__Work instructions__:
I need the lines from the one with "If you assume" through the end of the material, copied exactly and with nothing else included.

__Data section__:
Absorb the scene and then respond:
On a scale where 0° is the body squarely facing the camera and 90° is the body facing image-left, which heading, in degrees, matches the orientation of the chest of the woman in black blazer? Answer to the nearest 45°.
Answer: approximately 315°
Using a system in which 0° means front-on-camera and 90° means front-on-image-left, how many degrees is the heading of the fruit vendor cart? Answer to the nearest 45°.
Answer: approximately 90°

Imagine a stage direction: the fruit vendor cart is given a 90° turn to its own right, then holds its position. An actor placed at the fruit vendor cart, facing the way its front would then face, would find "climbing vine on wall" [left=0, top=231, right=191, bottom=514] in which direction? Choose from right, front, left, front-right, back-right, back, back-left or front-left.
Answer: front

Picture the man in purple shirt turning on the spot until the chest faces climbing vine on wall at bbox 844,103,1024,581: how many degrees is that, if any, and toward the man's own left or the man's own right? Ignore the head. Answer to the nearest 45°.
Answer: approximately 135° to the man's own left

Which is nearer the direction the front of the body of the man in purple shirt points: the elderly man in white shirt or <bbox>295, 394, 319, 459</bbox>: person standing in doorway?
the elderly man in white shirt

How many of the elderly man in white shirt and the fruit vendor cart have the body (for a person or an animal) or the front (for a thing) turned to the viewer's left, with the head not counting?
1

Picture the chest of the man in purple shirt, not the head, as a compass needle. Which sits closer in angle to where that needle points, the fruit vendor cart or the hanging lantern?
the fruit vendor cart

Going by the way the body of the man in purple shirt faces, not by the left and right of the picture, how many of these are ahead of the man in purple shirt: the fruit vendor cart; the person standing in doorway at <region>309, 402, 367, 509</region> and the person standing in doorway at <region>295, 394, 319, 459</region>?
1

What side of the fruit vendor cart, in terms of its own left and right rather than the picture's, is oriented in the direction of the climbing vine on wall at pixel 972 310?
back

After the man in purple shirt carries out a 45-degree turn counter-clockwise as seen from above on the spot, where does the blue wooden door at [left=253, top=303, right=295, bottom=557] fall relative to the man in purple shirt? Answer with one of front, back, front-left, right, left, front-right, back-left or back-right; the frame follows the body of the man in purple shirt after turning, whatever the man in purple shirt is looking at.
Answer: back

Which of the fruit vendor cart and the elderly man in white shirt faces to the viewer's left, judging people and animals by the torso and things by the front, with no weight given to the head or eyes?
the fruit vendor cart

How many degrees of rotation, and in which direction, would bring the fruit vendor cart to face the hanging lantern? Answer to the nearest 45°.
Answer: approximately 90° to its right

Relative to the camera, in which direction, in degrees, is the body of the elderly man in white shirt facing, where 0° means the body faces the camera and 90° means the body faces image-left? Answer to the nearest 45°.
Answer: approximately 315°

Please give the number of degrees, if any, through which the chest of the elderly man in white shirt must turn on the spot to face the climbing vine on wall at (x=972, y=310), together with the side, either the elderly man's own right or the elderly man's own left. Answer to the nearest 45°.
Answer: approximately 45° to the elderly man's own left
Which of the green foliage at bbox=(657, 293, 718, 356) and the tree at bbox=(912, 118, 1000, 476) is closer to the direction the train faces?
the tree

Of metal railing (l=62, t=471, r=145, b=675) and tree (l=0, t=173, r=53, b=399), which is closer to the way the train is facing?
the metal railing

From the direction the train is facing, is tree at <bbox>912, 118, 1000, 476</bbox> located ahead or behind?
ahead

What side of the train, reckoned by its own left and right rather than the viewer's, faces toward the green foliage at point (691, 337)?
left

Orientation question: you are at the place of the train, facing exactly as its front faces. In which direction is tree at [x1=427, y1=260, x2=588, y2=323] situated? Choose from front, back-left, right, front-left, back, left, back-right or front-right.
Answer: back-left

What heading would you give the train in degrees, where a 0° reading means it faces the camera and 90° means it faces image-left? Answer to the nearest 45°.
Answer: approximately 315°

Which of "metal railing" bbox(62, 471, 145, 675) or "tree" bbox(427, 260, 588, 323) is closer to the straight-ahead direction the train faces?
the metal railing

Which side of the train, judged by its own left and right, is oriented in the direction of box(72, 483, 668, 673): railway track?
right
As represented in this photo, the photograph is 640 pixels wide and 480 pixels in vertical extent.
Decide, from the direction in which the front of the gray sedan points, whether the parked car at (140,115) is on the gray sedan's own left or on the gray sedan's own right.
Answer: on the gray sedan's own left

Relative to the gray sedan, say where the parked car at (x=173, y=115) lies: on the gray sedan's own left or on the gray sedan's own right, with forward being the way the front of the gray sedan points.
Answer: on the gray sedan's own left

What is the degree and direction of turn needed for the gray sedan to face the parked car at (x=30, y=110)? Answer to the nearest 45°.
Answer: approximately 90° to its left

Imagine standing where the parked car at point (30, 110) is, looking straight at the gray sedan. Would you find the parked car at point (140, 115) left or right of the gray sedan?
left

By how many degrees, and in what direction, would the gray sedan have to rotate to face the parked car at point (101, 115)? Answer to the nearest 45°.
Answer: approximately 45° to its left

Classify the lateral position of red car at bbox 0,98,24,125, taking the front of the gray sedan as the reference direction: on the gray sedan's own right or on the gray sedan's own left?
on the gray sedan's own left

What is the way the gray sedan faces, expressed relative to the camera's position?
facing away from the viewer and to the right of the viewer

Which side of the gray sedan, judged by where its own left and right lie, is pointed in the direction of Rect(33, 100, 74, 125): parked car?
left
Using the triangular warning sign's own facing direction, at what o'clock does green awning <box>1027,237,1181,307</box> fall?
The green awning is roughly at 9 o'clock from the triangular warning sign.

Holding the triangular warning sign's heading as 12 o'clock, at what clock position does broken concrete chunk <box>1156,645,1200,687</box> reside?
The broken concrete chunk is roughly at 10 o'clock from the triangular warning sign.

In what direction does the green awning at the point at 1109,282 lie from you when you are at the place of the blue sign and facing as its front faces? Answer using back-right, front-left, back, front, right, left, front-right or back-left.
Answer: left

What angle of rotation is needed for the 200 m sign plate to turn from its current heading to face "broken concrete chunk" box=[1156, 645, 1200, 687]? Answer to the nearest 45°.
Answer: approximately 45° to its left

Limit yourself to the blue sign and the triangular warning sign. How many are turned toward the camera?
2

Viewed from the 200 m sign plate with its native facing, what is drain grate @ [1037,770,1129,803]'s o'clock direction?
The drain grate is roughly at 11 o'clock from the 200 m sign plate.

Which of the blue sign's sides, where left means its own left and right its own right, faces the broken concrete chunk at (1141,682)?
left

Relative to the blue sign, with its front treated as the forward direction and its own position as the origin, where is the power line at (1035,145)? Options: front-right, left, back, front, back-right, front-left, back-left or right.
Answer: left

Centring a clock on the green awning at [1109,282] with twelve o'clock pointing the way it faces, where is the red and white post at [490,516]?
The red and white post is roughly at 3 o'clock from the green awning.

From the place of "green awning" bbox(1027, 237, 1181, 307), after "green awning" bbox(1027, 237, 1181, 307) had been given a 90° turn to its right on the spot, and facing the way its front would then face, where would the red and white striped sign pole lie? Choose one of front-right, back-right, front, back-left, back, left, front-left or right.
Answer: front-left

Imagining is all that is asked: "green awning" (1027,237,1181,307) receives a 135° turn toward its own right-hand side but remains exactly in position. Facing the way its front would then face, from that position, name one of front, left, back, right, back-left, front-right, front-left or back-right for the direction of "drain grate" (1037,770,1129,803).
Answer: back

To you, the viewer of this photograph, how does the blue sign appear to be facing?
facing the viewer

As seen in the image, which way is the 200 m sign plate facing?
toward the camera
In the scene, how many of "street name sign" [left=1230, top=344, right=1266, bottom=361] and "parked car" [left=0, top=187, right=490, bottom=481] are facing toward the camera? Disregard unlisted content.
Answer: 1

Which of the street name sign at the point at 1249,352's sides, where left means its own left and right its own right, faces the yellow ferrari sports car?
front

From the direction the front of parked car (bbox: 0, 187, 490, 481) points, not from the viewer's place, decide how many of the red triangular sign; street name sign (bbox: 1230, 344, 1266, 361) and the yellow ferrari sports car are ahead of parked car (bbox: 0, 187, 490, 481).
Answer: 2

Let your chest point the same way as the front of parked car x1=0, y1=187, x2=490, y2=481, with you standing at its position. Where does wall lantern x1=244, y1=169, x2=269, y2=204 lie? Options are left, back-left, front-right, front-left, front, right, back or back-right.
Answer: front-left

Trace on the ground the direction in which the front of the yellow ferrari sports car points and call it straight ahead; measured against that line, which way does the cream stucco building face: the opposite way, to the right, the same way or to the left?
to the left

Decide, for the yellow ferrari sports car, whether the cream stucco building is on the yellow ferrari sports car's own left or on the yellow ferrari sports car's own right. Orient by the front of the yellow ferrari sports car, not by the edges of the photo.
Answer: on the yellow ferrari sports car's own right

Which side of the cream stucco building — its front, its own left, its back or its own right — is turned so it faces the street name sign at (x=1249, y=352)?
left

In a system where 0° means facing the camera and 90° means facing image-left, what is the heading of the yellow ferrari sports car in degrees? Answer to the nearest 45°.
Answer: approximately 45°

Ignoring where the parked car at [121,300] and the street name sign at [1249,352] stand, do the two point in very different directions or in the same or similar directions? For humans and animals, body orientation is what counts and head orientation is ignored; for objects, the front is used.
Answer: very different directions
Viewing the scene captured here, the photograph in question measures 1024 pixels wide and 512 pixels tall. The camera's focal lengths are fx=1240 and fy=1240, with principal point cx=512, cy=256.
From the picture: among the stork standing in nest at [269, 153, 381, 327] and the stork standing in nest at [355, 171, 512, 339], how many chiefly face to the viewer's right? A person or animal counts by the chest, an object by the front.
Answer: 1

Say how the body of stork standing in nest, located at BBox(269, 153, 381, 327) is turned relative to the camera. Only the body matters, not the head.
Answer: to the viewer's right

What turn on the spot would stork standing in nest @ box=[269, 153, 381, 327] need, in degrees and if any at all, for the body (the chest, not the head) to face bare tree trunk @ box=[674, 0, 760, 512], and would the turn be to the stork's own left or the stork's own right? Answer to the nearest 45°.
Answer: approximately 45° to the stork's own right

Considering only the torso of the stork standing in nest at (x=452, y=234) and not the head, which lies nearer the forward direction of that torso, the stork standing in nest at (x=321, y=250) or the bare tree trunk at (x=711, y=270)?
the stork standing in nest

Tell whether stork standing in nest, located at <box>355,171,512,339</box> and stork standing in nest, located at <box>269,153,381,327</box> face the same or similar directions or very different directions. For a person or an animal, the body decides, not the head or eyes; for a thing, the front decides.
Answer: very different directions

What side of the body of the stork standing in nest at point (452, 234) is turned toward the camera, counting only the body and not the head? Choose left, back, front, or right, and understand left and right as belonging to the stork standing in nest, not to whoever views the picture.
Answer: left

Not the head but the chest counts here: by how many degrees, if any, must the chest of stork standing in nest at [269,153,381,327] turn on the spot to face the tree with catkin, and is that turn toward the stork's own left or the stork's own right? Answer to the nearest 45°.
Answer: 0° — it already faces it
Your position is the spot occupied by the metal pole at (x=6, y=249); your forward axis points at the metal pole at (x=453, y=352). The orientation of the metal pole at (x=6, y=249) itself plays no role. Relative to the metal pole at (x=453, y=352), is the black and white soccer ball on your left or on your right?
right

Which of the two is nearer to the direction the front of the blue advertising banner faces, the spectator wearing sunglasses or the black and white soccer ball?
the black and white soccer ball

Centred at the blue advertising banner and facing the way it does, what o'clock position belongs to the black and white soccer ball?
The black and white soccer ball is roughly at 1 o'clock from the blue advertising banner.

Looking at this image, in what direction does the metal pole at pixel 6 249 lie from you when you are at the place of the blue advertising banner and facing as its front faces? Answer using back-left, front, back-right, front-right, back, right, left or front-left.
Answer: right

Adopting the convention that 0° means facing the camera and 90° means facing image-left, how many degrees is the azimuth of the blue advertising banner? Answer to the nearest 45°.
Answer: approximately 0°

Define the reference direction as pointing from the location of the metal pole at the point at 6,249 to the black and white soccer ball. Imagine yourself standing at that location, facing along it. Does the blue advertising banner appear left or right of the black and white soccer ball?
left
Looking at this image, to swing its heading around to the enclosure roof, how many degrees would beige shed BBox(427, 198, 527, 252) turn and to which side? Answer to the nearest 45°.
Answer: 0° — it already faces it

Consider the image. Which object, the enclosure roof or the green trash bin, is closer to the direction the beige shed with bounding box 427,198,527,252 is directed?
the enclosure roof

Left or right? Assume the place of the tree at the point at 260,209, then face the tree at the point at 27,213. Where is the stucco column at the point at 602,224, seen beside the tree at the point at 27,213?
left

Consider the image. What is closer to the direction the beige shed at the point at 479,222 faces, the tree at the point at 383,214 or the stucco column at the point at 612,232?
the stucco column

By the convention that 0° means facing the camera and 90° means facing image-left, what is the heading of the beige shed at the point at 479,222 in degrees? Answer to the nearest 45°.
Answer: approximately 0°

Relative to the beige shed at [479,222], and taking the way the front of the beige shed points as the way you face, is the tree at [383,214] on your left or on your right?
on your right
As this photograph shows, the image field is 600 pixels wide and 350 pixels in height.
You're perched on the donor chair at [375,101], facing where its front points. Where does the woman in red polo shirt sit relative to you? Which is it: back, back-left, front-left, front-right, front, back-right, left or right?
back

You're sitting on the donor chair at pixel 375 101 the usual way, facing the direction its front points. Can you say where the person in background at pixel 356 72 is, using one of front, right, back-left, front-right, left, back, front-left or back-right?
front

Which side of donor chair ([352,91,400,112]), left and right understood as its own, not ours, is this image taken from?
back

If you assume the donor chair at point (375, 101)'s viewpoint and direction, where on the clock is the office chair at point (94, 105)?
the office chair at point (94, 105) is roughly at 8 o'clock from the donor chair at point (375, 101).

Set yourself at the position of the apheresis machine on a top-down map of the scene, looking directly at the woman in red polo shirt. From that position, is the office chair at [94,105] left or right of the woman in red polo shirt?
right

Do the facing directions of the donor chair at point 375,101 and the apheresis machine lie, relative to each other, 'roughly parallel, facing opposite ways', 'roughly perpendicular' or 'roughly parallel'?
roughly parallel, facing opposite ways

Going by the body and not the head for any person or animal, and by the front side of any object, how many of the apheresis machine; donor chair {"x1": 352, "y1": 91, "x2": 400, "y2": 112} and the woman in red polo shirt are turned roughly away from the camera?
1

__Response to this exercise__:
If you assume the donor chair at point (375, 101)'s viewpoint and direction, where on the clock is the office chair at point (94, 105)?
the office chair at point (94, 105) is roughly at 8 o'clock from the donor chair at point (375, 101).

Set yourself at the position of the apheresis machine on a top-down map of the scene, looking directly at the woman in red polo shirt. From that position, is the office chair at [94,105] left or right of the woman in red polo shirt?
right

Do the facing directions of the donor chair at point 375,101 and the apheresis machine lie, relative to each other, 'roughly parallel, facing opposite ways', 'roughly perpendicular' or 'roughly parallel'?
roughly parallel, facing opposite ways

Going by the body and not the head for any person or animal, and by the front side of any object, how many of the apheresis machine; donor chair {"x1": 352, "y1": 91, "x2": 400, "y2": 112} and the woman in red polo shirt are turned roughly away from the camera?
1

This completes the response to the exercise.